人力車で日本一周 上田さん笑顔でゴール

昨年6月10日に人力車を引いて日本一周の旅に出発した、和歌山市内原の上田樹生(しゅう)さん(22)が5日、47都道府県を回り269日の旅を終え、同市紀三井寺競技場前にゴールした。上田さんは「どこへ行っても誰かが助けてくれた。人とのつながりがなかったら、ここまでこられなかった。やって良かった」と晴れやかに話した。

上田さんは、さまざまな人とふれあいたいと日本一周を決意。昨年1月にクラウドファンディングを募り、3月末までに85人から、約180万円の支援が集まった。友人のアドバイスで、〝相棒〟に人力車を選び、知人を通して中古の人力車を購入し出発した。

これまで上田さんは、小学生から約12年間サッカーに没頭。和歌山北高校ではサッカー部の副キャプテンを務め、全国高校サッカー選手権大会にも出場。大学に進学したものの3カ月で中退。その後、海外に興味が湧き20歳の時にフィジーに約6カ月留学。将来は、もっと多くの世界を訪れ、さまざまな人とふれあいたいという夢ができ、まずは日本から回ることを決めた。

夜はテントで寝泊まりしたり、訪れた先で出会った人の家に泊めてもらったりしながら旅を続けたという。

一日に決めた距離を走り切ることを信念に持ちながら、各地でさまざまな人とのふれあいを楽しみ、一歩一歩進んだ。

ゴールの同競技場敷地内には、家族や同級生ら約40人が集まった。午後6時ごろ、ゴールの約250㍍手前に上田さんの姿が見えると、皆は「来た!おかえり」などと声を掛け、久しぶりに会う日焼けした上田さんを笑顔で迎えた。

「しゅう おかえり」と手書きの横断幕を掲げる同級生らの温かい出迎えに、上田さんは思いをこらえ切れず何度も涙をぬぐった。最後は片手を高く突き上げ「ありがとう」と笑顔でゴールテープを切った。

上田さんは「泣かないと思っていたが、角を曲がりみんなの姿が見えた時にこみ上げてくるものがあった。支えてくれて感謝しかない」と話した。中学の同級生の谷龍飛さん(22)は「本当にすごいしかない、地元の誇り。一回ゆっくり休んでほしい」とねぎらった。

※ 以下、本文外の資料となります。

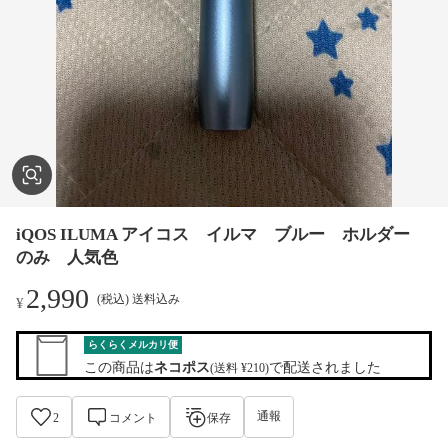
iQOS ILUMA アイコス イルマ ブルー ホルダー
のみ 人気色
2,990
(税込) 送料込み
¥
らくらくメルカリ便
この商品は
ネコポス
で配送されました
(送料 ¥210)
通報
2
コメント
保存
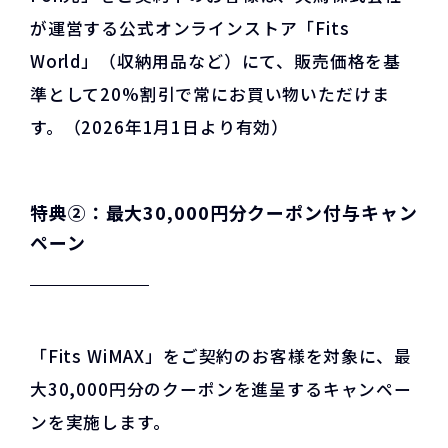
が運営する公式オンラインストア「Fits
World」（収納用品など）にて、販売価格を基
準として20%割引で常にお買い物いただけま
す。（2026年1月1日より有効）
特典②：最大30,000円分クーポン付与キャン
ペーン
「Fits WiMAX」をご契約のお客様を対象に、最
大30,000円分のクーポンを進呈するキャンペー
ンを実施します。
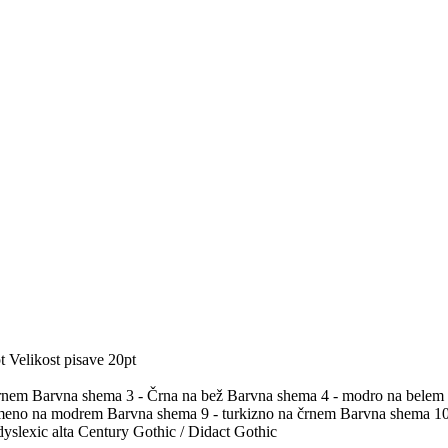
t
Velikost pisave 20pt
črnem
Barvna shema 3 - Črna na bež
Barvna shema 4 - modro na belem
umeno na modrem
Barvna shema 9 - turkizno na črnem
Barvna shema 10 
yslexic alta
Century Gothic / Didact Gothic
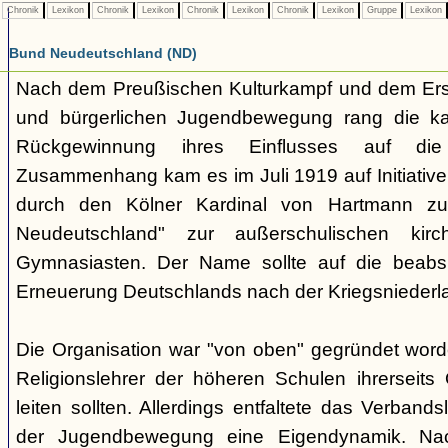
Chronik
Lexikon
Chronik
Lexikon
Chronik
Lexikon
Chronik
Lexikon
Gruppe
Lexikon
Bund Neudeutschland (ND)
Nach dem Preußischen Kulturkampf und dem Erst
und bürgerlichen Jugendbewegung rang die ka
Rückgewinnung ihres Einflusses auf di
Zusammenhang kam es im Juli 1919 auf Initiative
durch den Kölner Kardinal von Hartmann z
Neudeutschland" zur außerschulischen kirc
Gymnasiasten. Der Name sollte auf die beabsic
Erneuerung Deutschlands nach der Kriegsniederl
Die Organisation war "von oben" gegründet word
Religionslehrer der höheren Schulen ihrerseit
leiten sollten. Allerdings entfaltete das Verband
der Jugendbewegung eine Eigendynamik. Nac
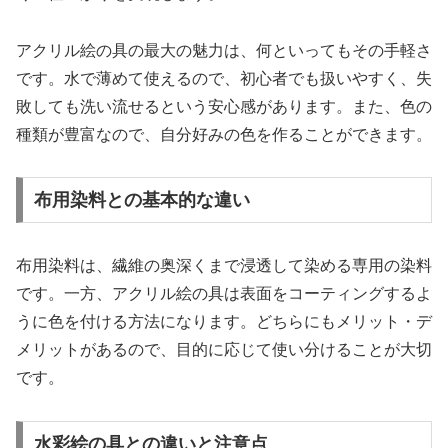
アクリル絵の具の最大の魅力は、何といってもその手軽さ
です。水で薄めて使えるので、初心者でも扱いやすく、失
敗しても洗い流せるという安心感があります。また、色の
種類が豊富なので、自分好みの色を作ることができます。
布用染料との基本的な違い
布用染料は、繊維の奥深くまで浸透して染める専用の染料
です。一方、アクリル絵の具は表面をコーティングするよ
うに色を付ける方法になります。どちらにもメリット・デ
メリットがあるので、目的に応じて使い分けることが大切
です。
水彩絵の具との違いと注意点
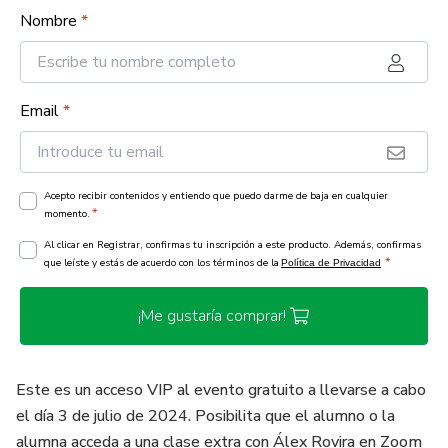
Nombre
*
Email
*
Acepto recibir contenidos y entiendo que puedo darme de baja en cualquier
*
momento.
Al clicar en Registrar, confirmas tu inscripción a este producto. Además, confirmas
*
que leíste y estás de acuerdo con los términos de la
Política de Privacidad
¡Me gustaría comprar!
Este es un acceso VIP al evento gratuito a llevarse a cabo
el día 3 de julio de 2024. Posibilita que el alumno o la
alumna acceda a una clase extra con Álex Rovira en Zoom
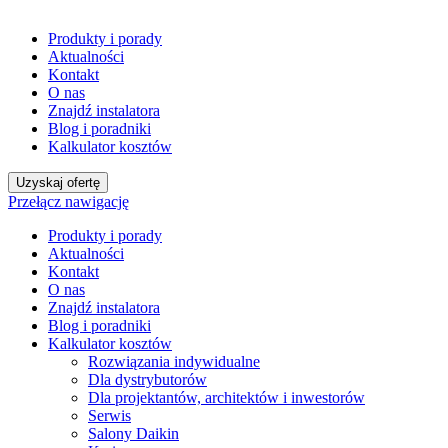
Produkty i porady
Aktualności
Kontakt
O nas
Znajdź instalatora
Blog i poradniki
Kalkulator kosztów
Uzyskaj ofertę
Przełącz nawigację
Produkty i porady
Aktualności
Kontakt
O nas
Znajdź instalatora
Blog i poradniki
Kalkulator kosztów
Rozwiązania indywidualne
Dla dystrybutorów
Dla projektantów, architektów i inwestorów
Serwis
Salony Daikin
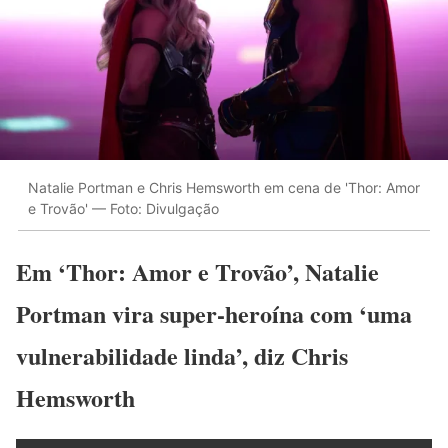
Natalie Portman e Chris Hemsworth em cena de 'Thor: Amor
e Trovão' — Foto: Divulgação
Em ‘Thor: Amor e Trovão’, Natalie
Portman vira super-heroína com ‘uma
vulnerabilidade linda’, diz Chris
Hemsworth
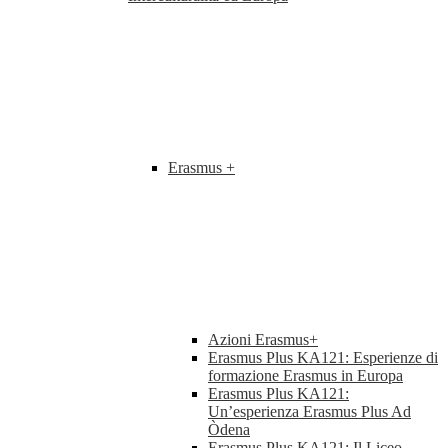
Erasmus +
Azioni Erasmus+
Erasmus Plus KA121: Esperienze di
formazione Erasmus in Europa
Erasmus Plus KA121:
Un’esperienza Erasmus Plus Ad
Òdena
Erasmus Plus KA121: Il Liceo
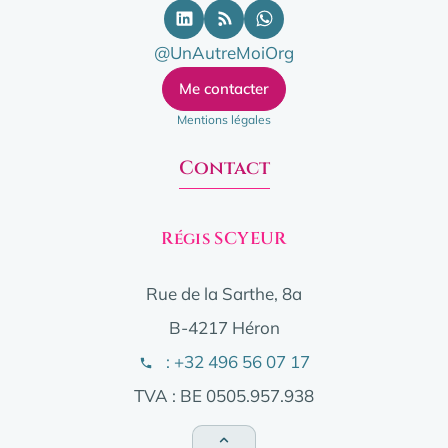
@UnAutreMoiOrg
Me contacter
Mentions légales
Contact
Régis SCYEUR
Rue de la Sarthe, 8a
B-4217 Héron
: +32 496 56 07 17
TVA : BE 0505.957.938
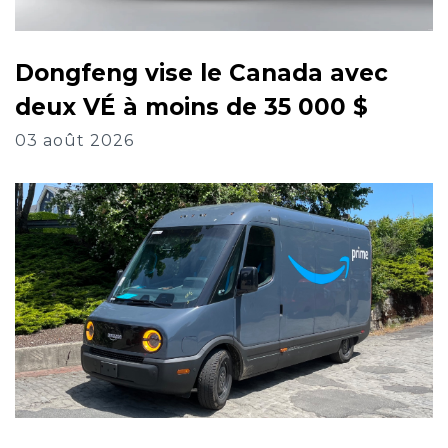
Dongfeng vise le Canada avec
deux VÉ à moins de 35 000 $
03 août 2026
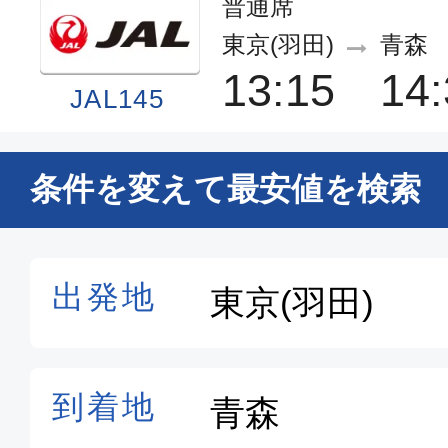
普通席
東京(羽田)
青森
13:15
14:
JAL145
普通席
条件を変えて最安値を検索
東京(羽田)
青森
10:00
11:
JAL143
普通席
東京(羽田)
青森
06:45
07:
JAL141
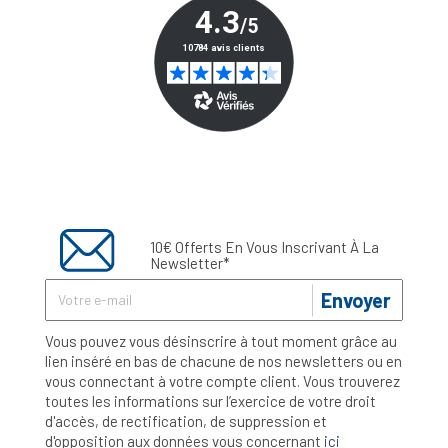
10€ Offerts En Vous Inscrivant À La
Newsletter*
Envoyer
Vous pouvez vous désinscrire à tout moment grâce au
lien inséré en bas de chacune de nos newsletters ou en
vous connectant à votre compte client. Vous trouverez
toutes les informations sur l’exercice de votre droit
d'accès, de rectification, de suppression et
d'opposition aux données vous concernant
ici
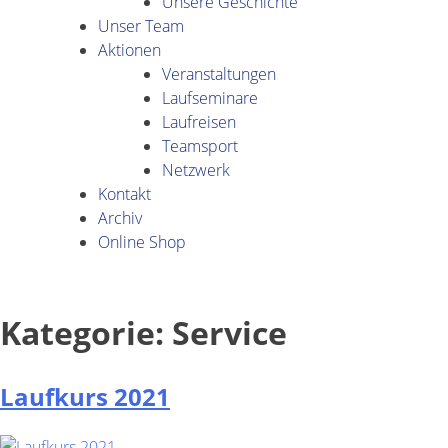
Unsere Geschichte
Unser Team
Aktionen
Veranstaltungen
Laufseminare
Laufreisen
Teamsport
Netzwerk
Kontakt
Archiv
Online Shop
Kategorie:
Service
Laufkurs 2021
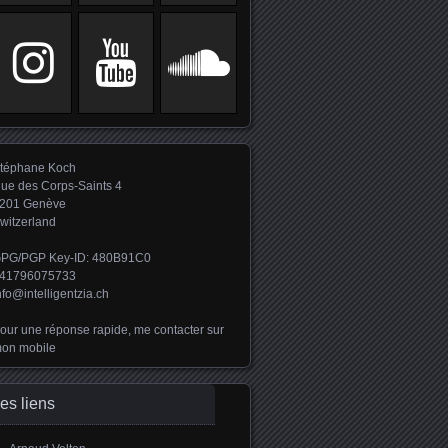
téphane Koch
ue des Corps-Saints 4
201 Genève
witzerland
PG/PGP Key-ID: 480B91C0
41796075733
nfo@intelligentzia.ch
our une réponse rapide, me contacter sur
on mobile
es liens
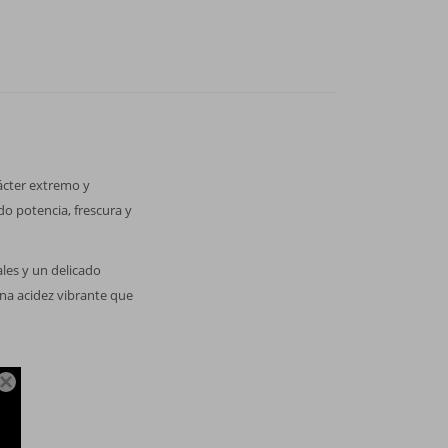
rácter extremo y
o potencia, frescura y
les y un delicado
una acidez vibrante que

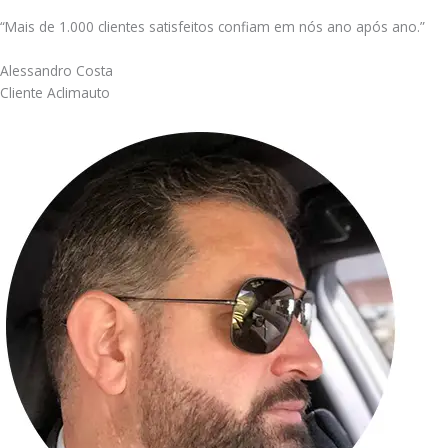
“Mais de 1.000 clientes satisfeitos confiam em nós ano após ano.”
Alessandro Costa
Cliente Aclimauto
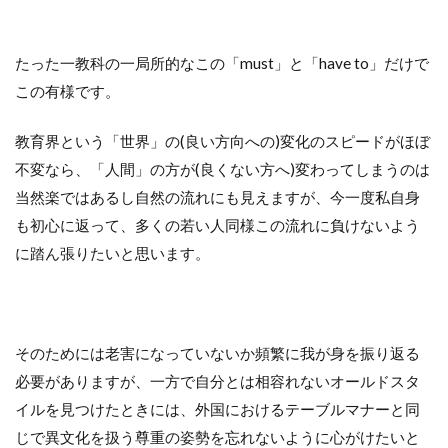
たった一教科の一局所的なこの「must」と「have to」だけで
この有様です。
教育界という「世界」の(良い方向への)変化のスピードがほぼ
不変なら、「人間」の方が(良くない方へ)変わってしまうのは
当然楽ではあるし自然の流れにも見えますが、今一度私自身
も初心に返って、多くの若い人同様この流れに負けないよう
に踏ん張りたいと思います。
そのためには老害になっていないか頻繁に我が身を振り返る
必要がありますが、一方で自分とは相容れないオールドスタ
イルを見つけたときには、外国におけるテーブルマナーと同
じで異文化を扱う尊重の姿勢を忘れないように心がけたいと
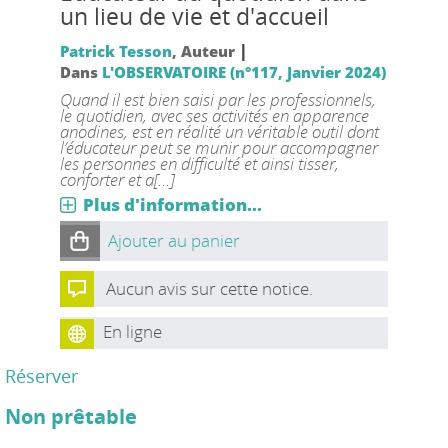
un lieu de vie et d'accueil
|
Patrick Tesson
, Auteur
Dans
L'OBSERVATOIRE (n°117, Janvier 2024)
Quand il est bien saisi par les professionnels,
le quotidien, avec ses activités en apparence
anodines, est en réalité un véritable outil dont
l’éducateur peut se munir pour accompagner
les personnes en difficulté et ainsi tisser,
conforter et a[...]
Plus d'information...
Ajouter au panier
Aucun avis sur cette notice.
En ligne
Réserver
Non prêtable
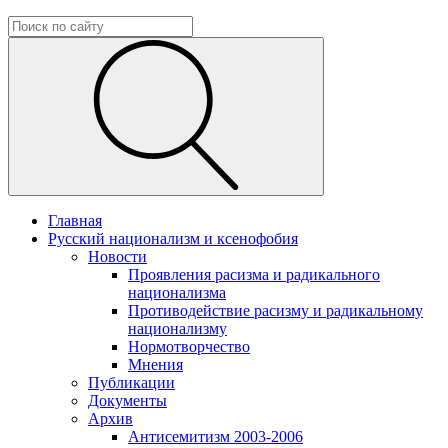
Главная
Русский национализм и ксенофобия
Новости
Проявления расизма и радикального
национализма
Противодействие расизму и радикальному
национализму
Нормотворчество
Мнения
Публикации
Документы
Архив
Антисемитизм 2003-2006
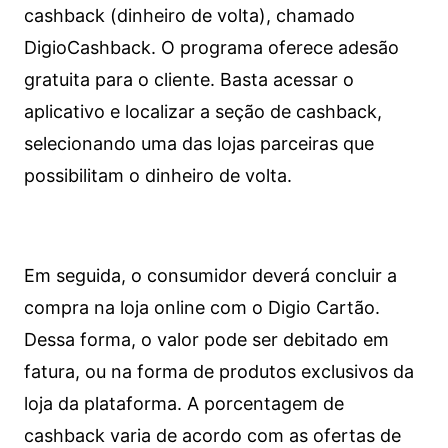
cashback (dinheiro de volta), chamado
DigioCashback. O programa oferece adesão
gratuita para o cliente. Basta acessar o
aplicativo e localizar a seção de cashback,
selecionando uma das lojas parceiras que
possibilitam o dinheiro de volta.
Em seguida, o consumidor deverá concluir a
compra na loja online com o Digio Cartão.
Dessa forma, o valor pode ser debitado em
fatura, ou na forma de produtos exclusivos da
loja da plataforma. A porcentagem de
cashback varia de acordo com as ofertas de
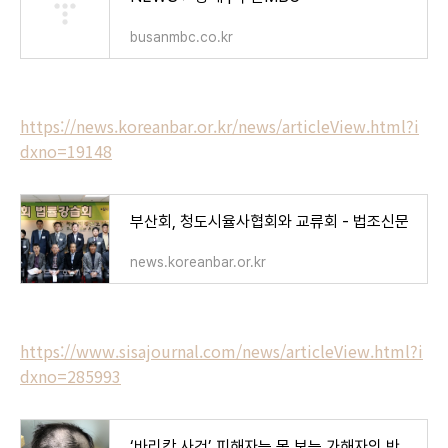
busanmbc.co.kr
https://news.koreanbar.or.kr/news/articleView.html?i
dxno=19148
부산회, 청도시율사협회와 교류회 - 법조신문
news.koreanbar.or.kr
https://www.sisajournal.com/news/articleView.html?i
dxno=285993
‘바리캉 사건’ 피해자는 못 보는 가해자의 반성문 - 시사저널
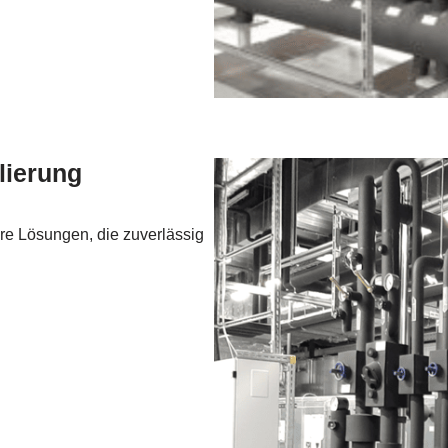
olierung
e Lösungen, die zuverlässig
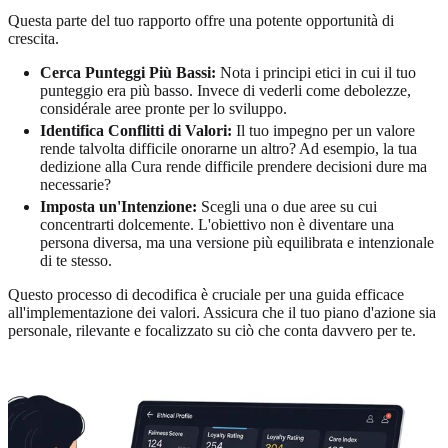
Questa parte del tuo rapporto offre una potente opportunità di
crescita.
Cerca Punteggi Più Bassi:
Nota i principi etici in cui il tuo
punteggio era più basso. Invece di vederli come debolezze,
considérale aree pronte per lo sviluppo.
Identifica Conflitti di Valori:
Il tuo impegno per un valore
rende talvolta difficile onorarne un altro? Ad esempio, la tua
dedizione alla Cura rende difficile prendere decisioni dure ma
necessarie?
Imposta un'Intenzione:
Scegli una o due aree su cui
concentrarti dolcemente. L'obiettivo non è diventare una
persona diversa, ma una versione più equilibrata e intenzionale
di te stesso.
Questo processo di decodifica è cruciale per una guida efficace
all'implementazione dei valori. Assicura che il tuo piano d'azione sia
personale, rilevante e focalizzato su ciò che conta davvero per te.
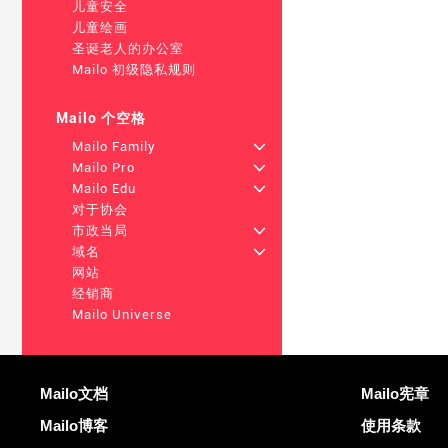
儿童安全
儿童绘画
圣诞老人的办公室
Mailo 初级隐私规则
Mailo 个空格
Mailo Family
+
Mailo Pro
+
Mailo Edu
+
对于协会
市政当局
+
域名
+
网站
经销商
Mailo Universe
更多信息
有用的链接
Mailo文档
Mailo宪章
Mailo博客
使用条款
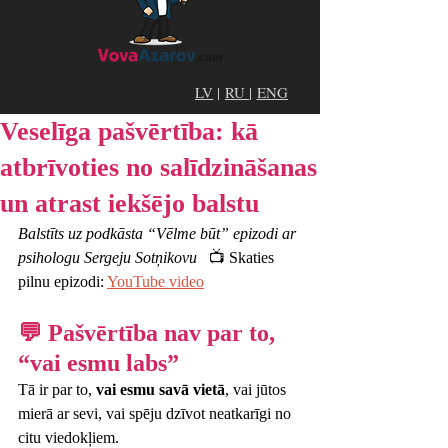
LV
|
RU
|
ENG
Veselīga pašvērtība: kā
atbrīvoties no salīdzināšanas
un atrast iekšējo balstu
Balstīts uz podkāsta “Vēlme būt” epizodi ar 
psihologu Sergeju Sotņikovu
   📺 Skaties 
pilnu epizodi: 
YouTube video
💬 Pašvērtība nav par to, 
“vai esmu labs”
Tā ir par to, 
vai esmu savā vietā
, vai jūtos 
mierā ar sevi, vai spēju dzīvot neatkarīgi no 
citu viedokļiem.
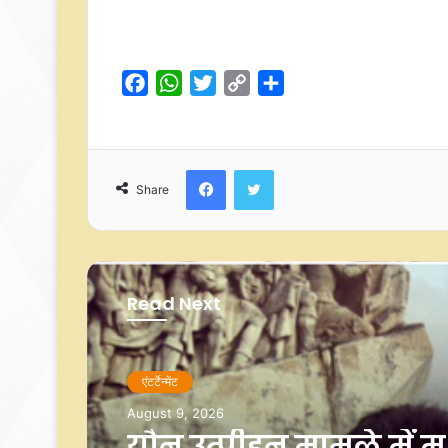
F
W
T
C
S
a
h
w
o
h
c
a
i
p
a
e
t
t
y
r
Facebook
Twitter
b
s
t
L
e
Share
o
A
e
i
o
p
r
n
k
p
k
Read Next
एंटर्टेन्मेंट
एंटर्टेन्मेंट
August 9, 2026
August 9, 2026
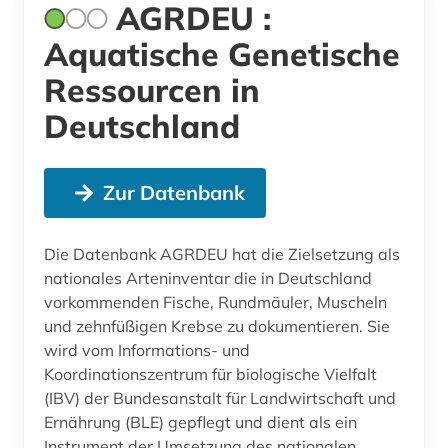
AGRDEU :
Aquatische Genetische
Ressourcen in
Deutschland
Zur Datenbank
Die Datenbank AGRDEU hat die Zielsetzung als
nationales Arteninventar die in Deutschland
vorkommenden Fische, Rundmäuler, Muscheln
und zehnfüßigen Krebse zu dokumentieren. Sie
wird vom Informations- und
Koordinationszentrum für biologische Vielfalt
(IBV) der Bundesanstalt für Landwirtschaft und
Ernährung (BLE) gepflegt und dient als ein
Instrument der Umsetzung des nationalen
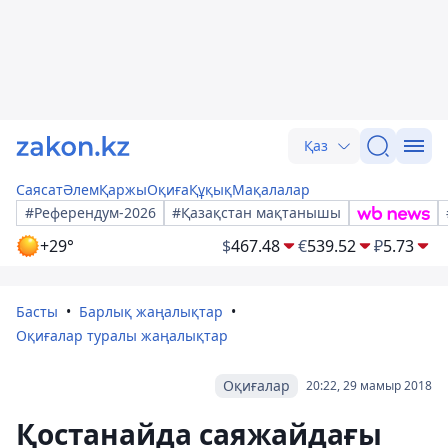
Қаз
Саясат
Әлем
Қаржы
Оқиға
Құқық
Мақалалар
#Референдум-2026
#Қазақстан мақтанышы
+29°
$
467.48
€
539.52
₽
5.73
Басты
Барлық жаңалықтар
Оқиғалар туралы жаңалықтар
Оқиғалар
20:22, 29 мамыр 2018
Қостанайда саяжайдағы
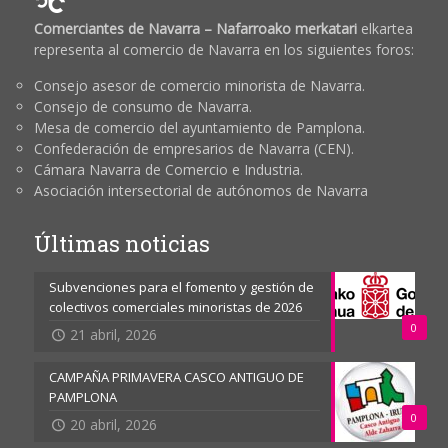
Comerciantes de Navarra – Nafarroako merkatari
elkartea
representa al comercio de Navarra en los siguientes foros:
Consejo asesor de comercio minorista de Navarra.
Consejo de consumo de Navarra.
Mesa de comercio del ayuntamiento de Pamplona.
Confederación de empresarios de Navarra (CEN).
Cámara Navarra de Comercio e Industria.
Asociación intersectorial de autónomos de Navarra
Últimas noticias
Subvenciones para el fomento y gestión de
colectivos comerciales minoristas de 2026
0
21 abril, 2026
CAMPAÑA PRIMAVERA CASCO ANTIGUO DE
PAMPLONA
0
20 abril, 2026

ゴールを見守っていた父親の上田賢一さん(55)は「こんなにも人が駆け付けてくれてありがたい。この経験を生かしていってもらえたら」と喜び、祖母の和歌まさみさん(85)は「無事ならそれで十分。元気で帰ってきてくれてうれしい」と涙ぐんだ。

今後は、世界を旅し、より多くの人に出会って交流したいと新たな目標を掲げている。